Large Language Models (LLMs) excel at both informal and formal (e.g. Lean 4) mathematical reasoning but still struggle with autoformalisation, the task of transforming informal into formal mathematical statements. Autoformalisation helps pair the informal reasoning of LLMs with formal proof assistants which enable machine-verifiable generation and mitigate hallucinations. Yet, the performance of current Math LLMs is constrained by the scarcity of large-scale corpora, particularly those containing pairs of informal and formal statements. Although current models are trained to generate code from natural language instructions, structural and syntactic differences between these and formal mathematics limit effective transfer learning. We propose TopoAlign, a framework that unlocks widely available code repositories as training resources for Math LLMs. TopoAlign decomposes code into docstrings, main functions, and dependency functions, and reassembles these components into analogues that structurally mirror formal statements. This produces structurally aligned code data that can be used for training Math LLMs without requiring additional human annotation.

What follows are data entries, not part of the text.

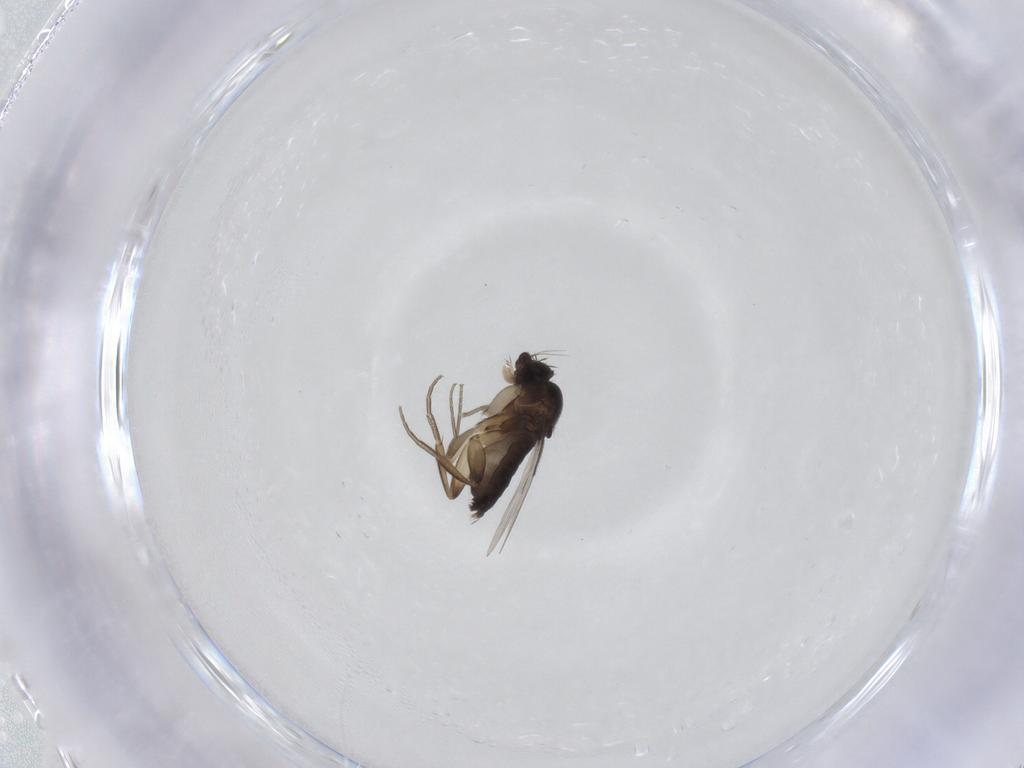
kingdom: Animalia
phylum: Arthropoda
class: Insecta
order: Diptera
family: Phoridae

We train two state-of-the-art models, DeepSeek-Math and Herald, and evaluate them on the minif2f, Putnam, and ProofNet benchmarks. TopoAlign provides substantial gains for DeepSeek-Math, improving performance by 17.77% on BEq@10 and 68.82% on typecheck@10. Despite introducing no new mathematical knowledge, our framework achieves gains of 0.12% and 1.09% for Herald on BEq@10 and typecheck@10, respectively, demonstrating that training on aligned code data is beneficial even for specialized models.

Paper Structure

This paper contains 16 sections, 5 figures, 4 tables.

Figures (5)

  • Figure 1: Structural similarity between code (left) and formal statements in Lean 4 (right). Code samples extracted from GitHub repositories are decomposed into: the docstring, which maps to informal statements in mathematical problems, the main function, which corresponds to the formal statements, and the dependency functions, which correspond to supporting lemmata and theorems, included in external libraries (e.g. Mathlib for Lean 4).
  • Figure 2: Function-level dependency tree showing the hierarchy of function calls, starting from the root node. Each child node represents a function called by its parent. The docstring for the root node is extracted to represent the description of the problem addressed in the code.
  • Figure 3: Distribution of maximum dependency tree depths across a random sample of 200 repositories.
  • Figure 4: Distribution of the maximum number of siblings in dependency trees across a random sample of 200 repositories.
  • Figure 5: Overview of the training pipeline. The model takes a problem description (for either code or math) and its dependencies as input. The training objective is to generate the corresponding solution: the root code block for code inputs, or the formal statement for math inputs.